Provided information below:
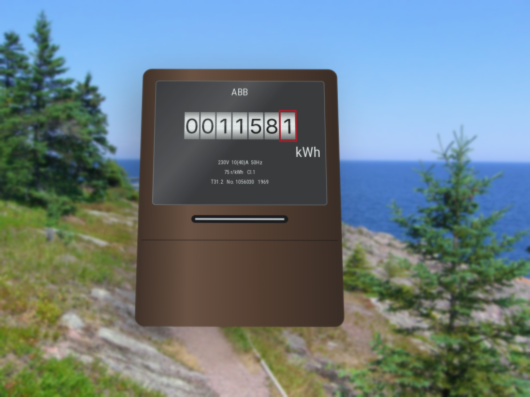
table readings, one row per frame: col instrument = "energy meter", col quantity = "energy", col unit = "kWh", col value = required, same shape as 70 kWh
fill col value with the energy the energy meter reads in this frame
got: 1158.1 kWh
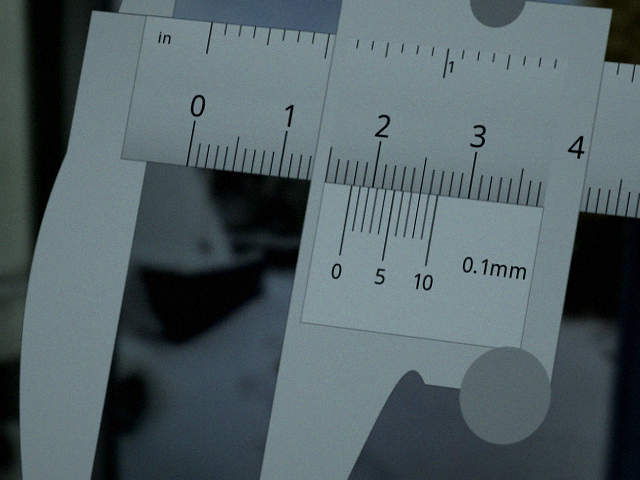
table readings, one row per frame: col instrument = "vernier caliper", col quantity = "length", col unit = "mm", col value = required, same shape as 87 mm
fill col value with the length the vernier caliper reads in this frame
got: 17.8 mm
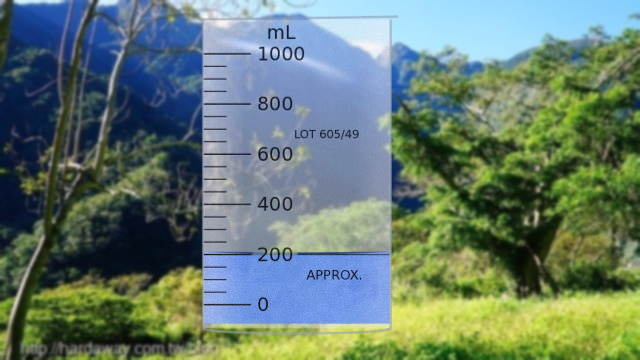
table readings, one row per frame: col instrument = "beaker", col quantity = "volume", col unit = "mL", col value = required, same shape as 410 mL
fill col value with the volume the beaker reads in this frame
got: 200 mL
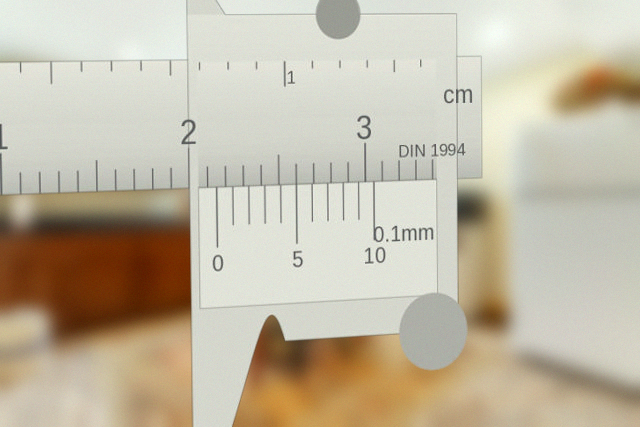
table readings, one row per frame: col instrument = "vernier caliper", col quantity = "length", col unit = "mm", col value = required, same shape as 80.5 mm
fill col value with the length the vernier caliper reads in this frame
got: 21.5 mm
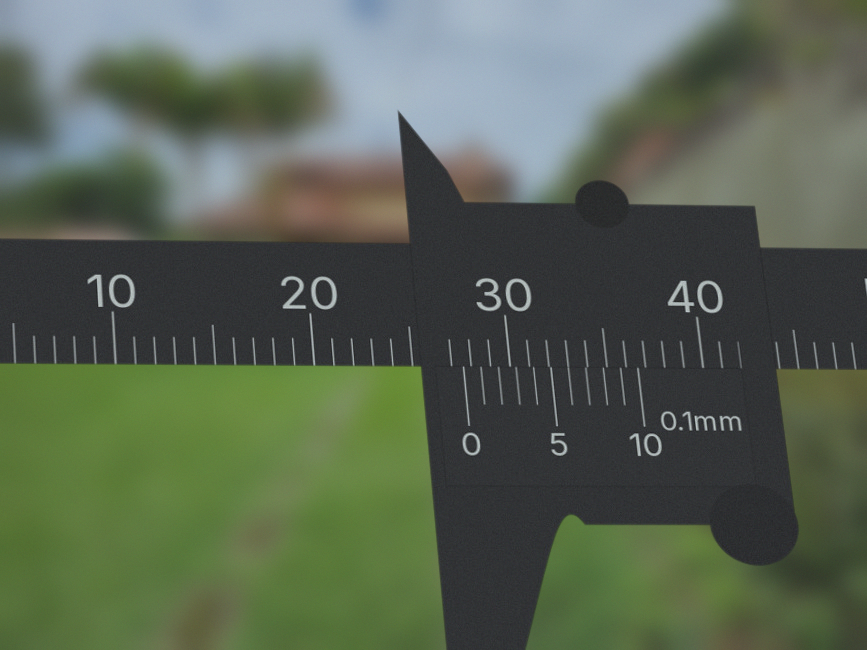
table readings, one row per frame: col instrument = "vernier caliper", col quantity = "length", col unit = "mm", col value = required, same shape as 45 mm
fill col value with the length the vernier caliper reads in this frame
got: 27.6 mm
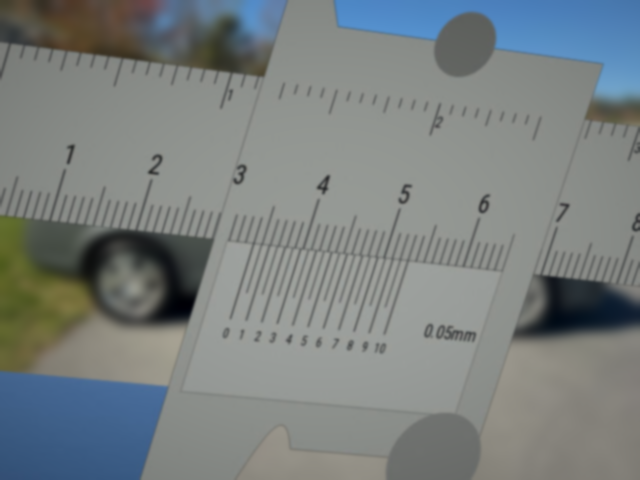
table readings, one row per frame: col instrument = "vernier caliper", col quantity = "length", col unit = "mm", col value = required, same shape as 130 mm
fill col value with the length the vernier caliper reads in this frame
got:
End of Provided information.
Task statement:
Rewrite the data from the line with "shape as 45 mm" up to and including the line with "got: 27.6 mm", replacing "vernier caliper" with "digital caliper" and keeping everything else the same. Return only those lines.

Response to the task:
table readings, one row per frame: col instrument = "digital caliper", col quantity = "length", col unit = "mm", col value = required, same shape as 45 mm
fill col value with the length the digital caliper reads in this frame
got: 27.6 mm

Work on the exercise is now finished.